In United States v. Whitman, No. 15-14846 (Apr. 24, 2018) (William Pryor, Julie Carnes, Antoon), the Court upheld convictions and sentences for bribery, wire fraud, theft, and obstruction stemming the fraudulent procurement of government contracts.
One defendant challenged his bribery conviction on the ground that the court erred by failing to instruct the jury that giving illegal gratuities was a lesser-included offense of bribery. The Court rejected that argument because the defendant advanced an exculpatory defense predicated on extortion that, if believed, would have required the jury to acquit him of both bribery and giving illegal gratuities. The evidence thus would not have permitted the jury to acquit him of bribery but convict of him giving illegal gratuities. As a result, the Court found it unnecessary to decide whether the latter was a lesser included offense of the former.
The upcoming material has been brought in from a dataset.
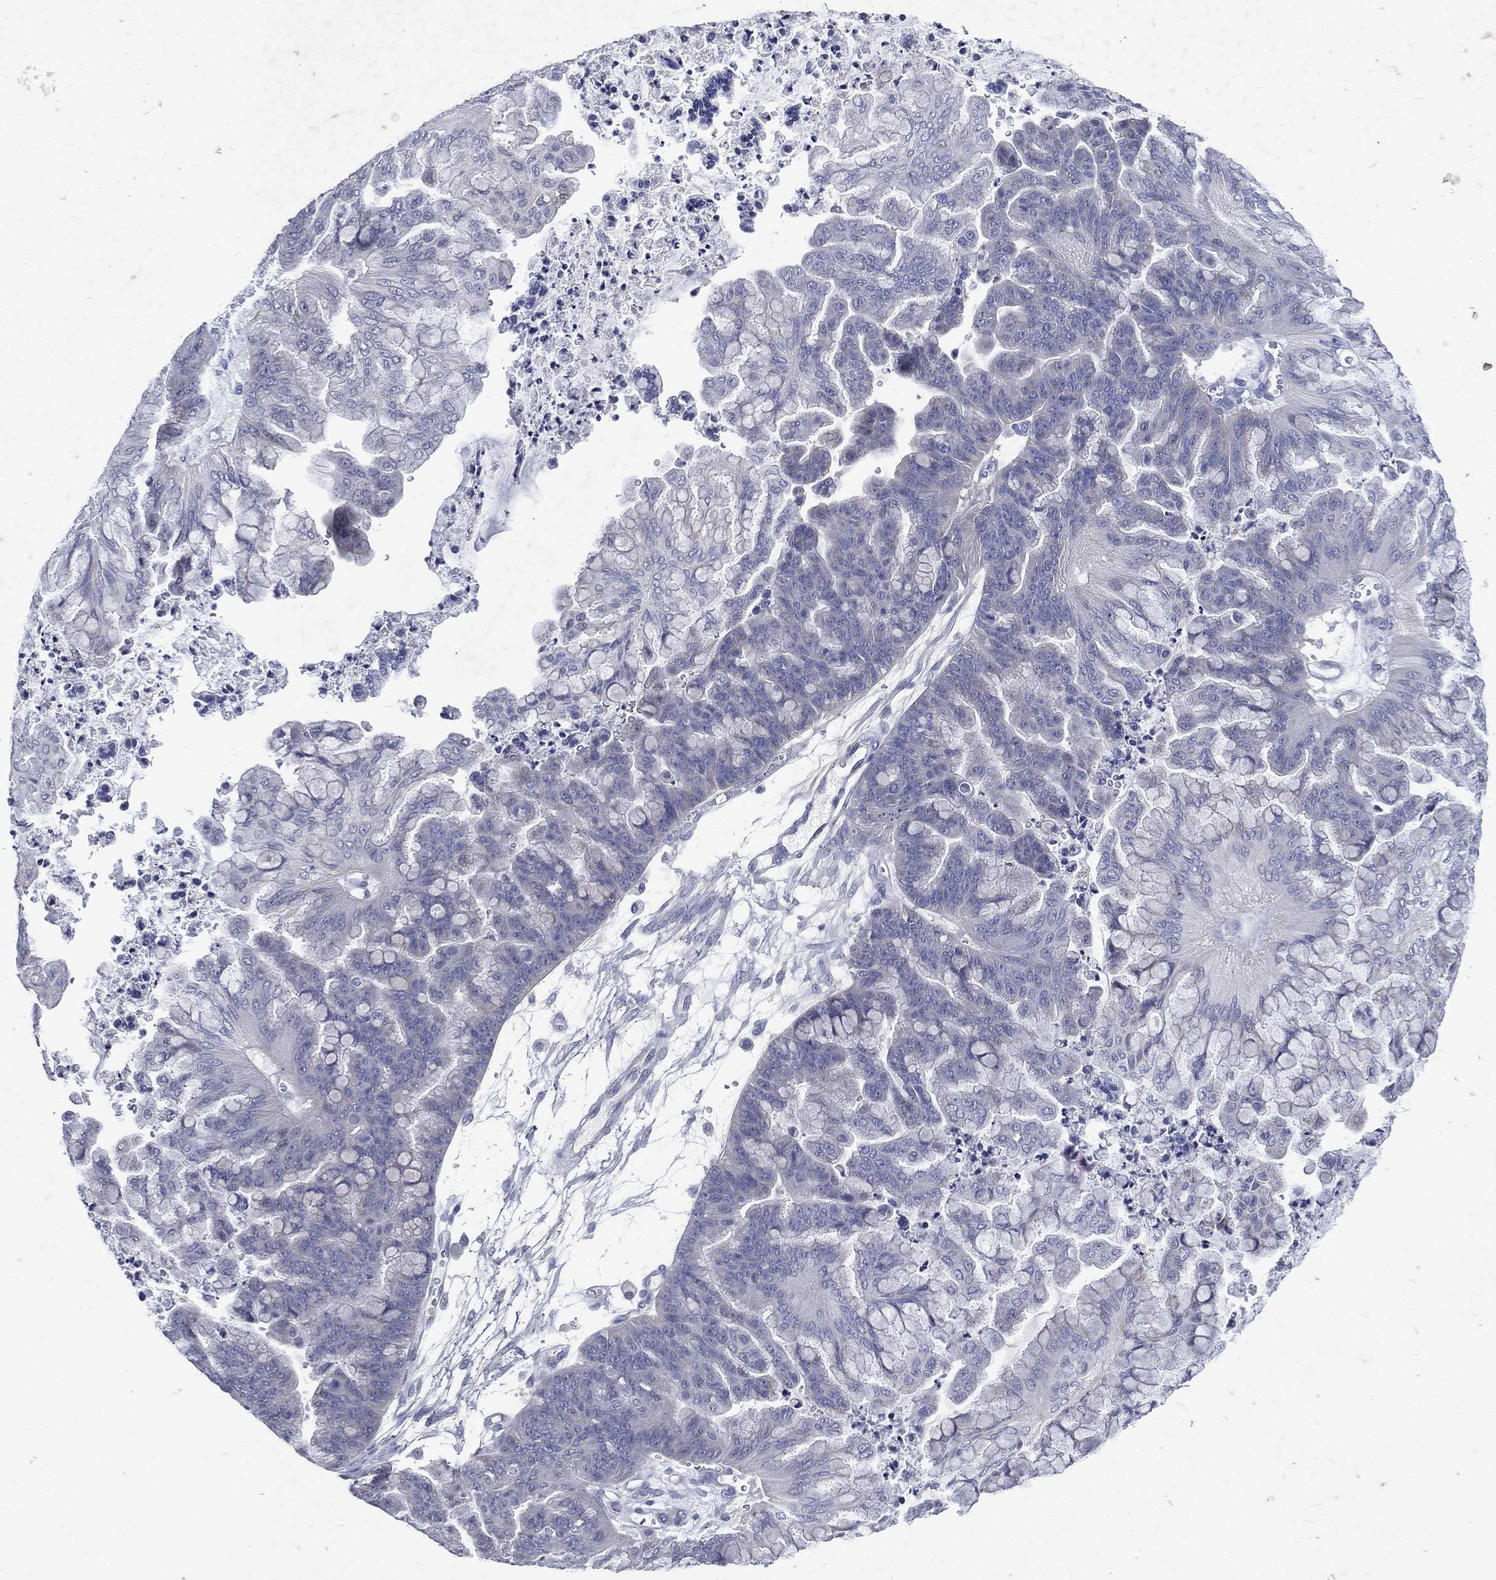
{"staining": {"intensity": "negative", "quantity": "none", "location": "none"}, "tissue": "ovarian cancer", "cell_type": "Tumor cells", "image_type": "cancer", "snomed": [{"axis": "morphology", "description": "Cystadenocarcinoma, mucinous, NOS"}, {"axis": "topography", "description": "Ovary"}], "caption": "A histopathology image of ovarian mucinous cystadenocarcinoma stained for a protein displays no brown staining in tumor cells. (DAB IHC, high magnification).", "gene": "SLC34A2", "patient": {"sex": "female", "age": 67}}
Another defendant challenged his sentence on the ground that he was not responsible for the entire loss amount attributable to the criminal scheme. The Court rejected his argument that the actions of other government employees were taken independently and not the product of any criminal agreement. The record permitted the district court to infer that he agreed to participate in a jointly undertaken criminal scheme. It did not matter that the agreement was “implicit” or that he did not know every detail of the others’ participation; it sufficed that he was fully aware of the objective and was actively involved in it.